## Records for the task

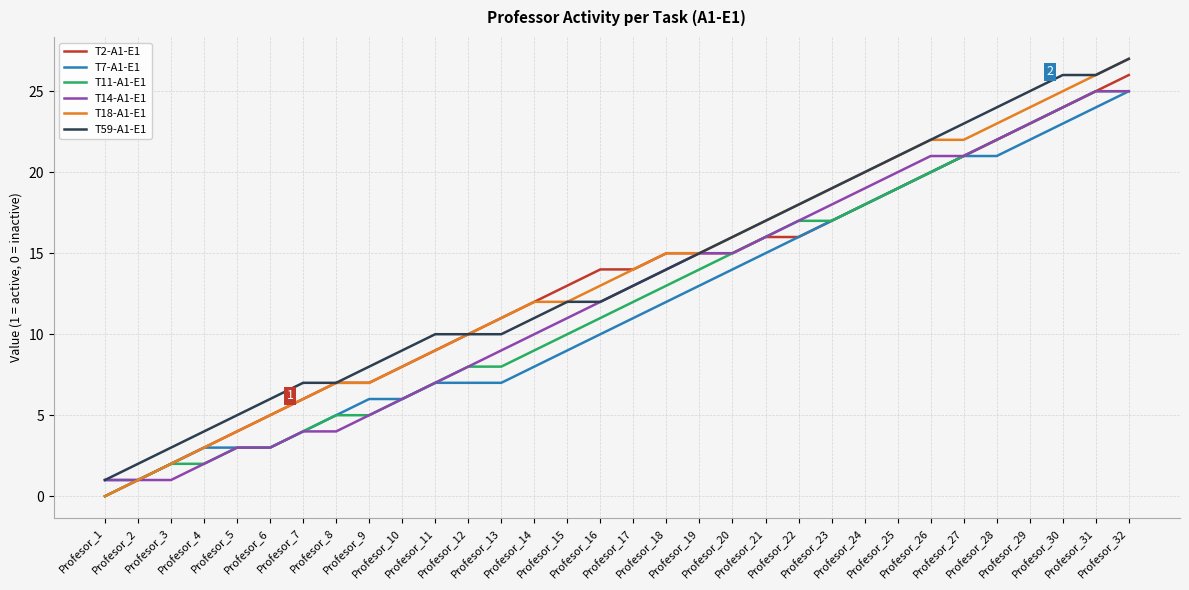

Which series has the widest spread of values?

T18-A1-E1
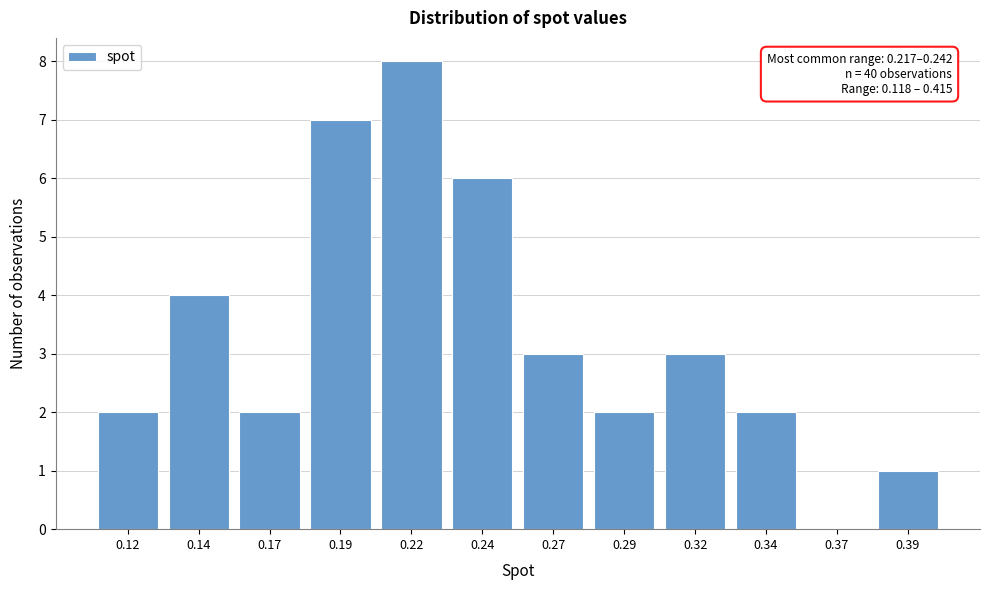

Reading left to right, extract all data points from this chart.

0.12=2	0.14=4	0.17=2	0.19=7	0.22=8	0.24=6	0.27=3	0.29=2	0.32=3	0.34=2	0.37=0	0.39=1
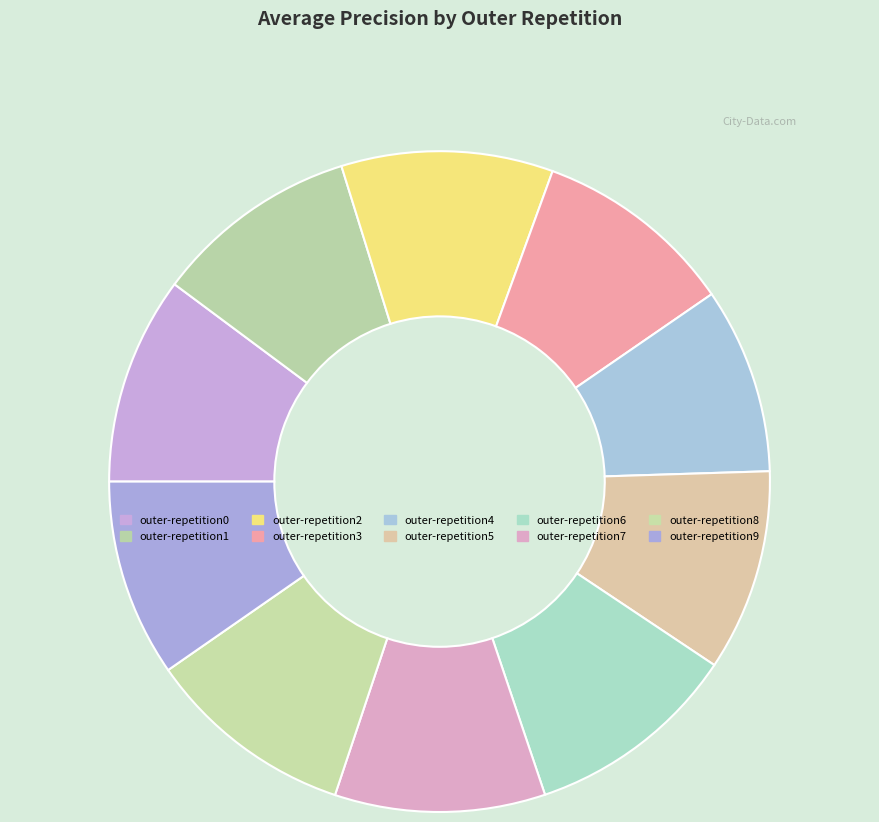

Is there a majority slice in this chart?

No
==
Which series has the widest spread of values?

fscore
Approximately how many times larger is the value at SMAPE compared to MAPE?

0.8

## What to produce
Please pick out each line of the rows above that contains the word "this", treating uppercase and lowercase as different. Copy those lines.

## Answer
Reading left to right, extract all data points from this chart.
Is there a majority slice in this chart?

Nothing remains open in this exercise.